Kenya: Mud, stones & mammals

No rain for 36 hours! The sky was clear last night and the temperatures dropped significantly but it won’t take long until the warming sun will make us sweat again. The last few days have been adventurous, challenging and rewarding all the same – call it a true expedition!

Three days ago, on our first research day, we got stuck twice during the morning activity. There are a few muddy spots along the main roads that have been messed up by heavy trucks, some of them stuck for a couple of days before being pulled out by even bigger tractors. The video below will say more than a thousand word about the state of the road. Still, we managed both situations with great team work and spirit!

But none of this could hold us back from collecting data. The areas we could reach safely by car were surveyed on foot using the mammal mapping app. A few shifts surveying the waterhole have been completed and grid cameras have been serviced. We’ve also started exploring the areas just outside the Enonkishu boundaries by driving and mapping birds and mammals on the way. It’ll be interesting to see what’s going on in these areas in terms of human-wildlife conflict. About 500 recordings have already been logged in the mammal mapping app. Sightings include elephant, buffalo and cheetah apart from the “usual” gazelles, giraffe, baboon, topi, etc. Kisaru, the cheetah mum that is raising six cubs at Enonkishu, has been seen frequently. As have a herd of nine elephants including at least two juveniles.

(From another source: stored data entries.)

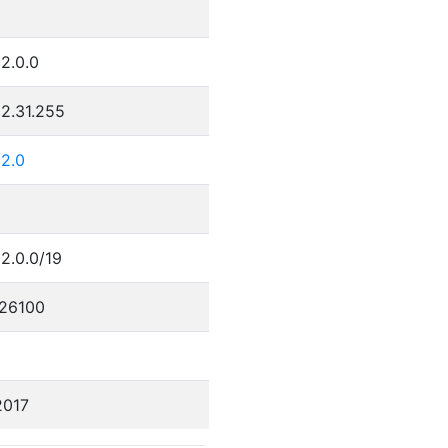
2.0.0
2.31.255
32.0
2.0.0/19
26100
2017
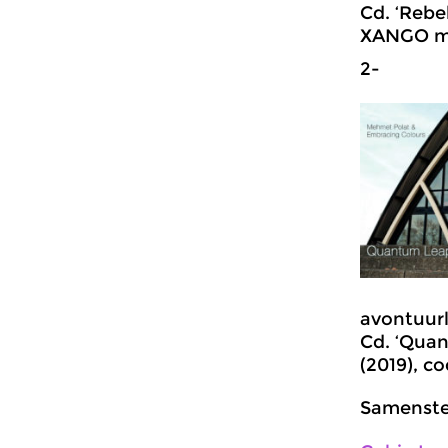
Cd. ‘Rebe
XANGO mu
2-
avontuurli
Cd. ‘Quan
(2019), 
Samenstel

While a team of four including Alan went for a bird & mammal mapping drive into Mara North conservancy on the day off on Friday, Peter G., Michael, Ralf and Monika spent their day with road repairing together with rangers Albert & Dapash. Car loads of stones were collected and dropped into the most treacherous deep mud holes at a key spot all cars have to pass to get out on their activity. Great job, guys and a big thank you from all of us!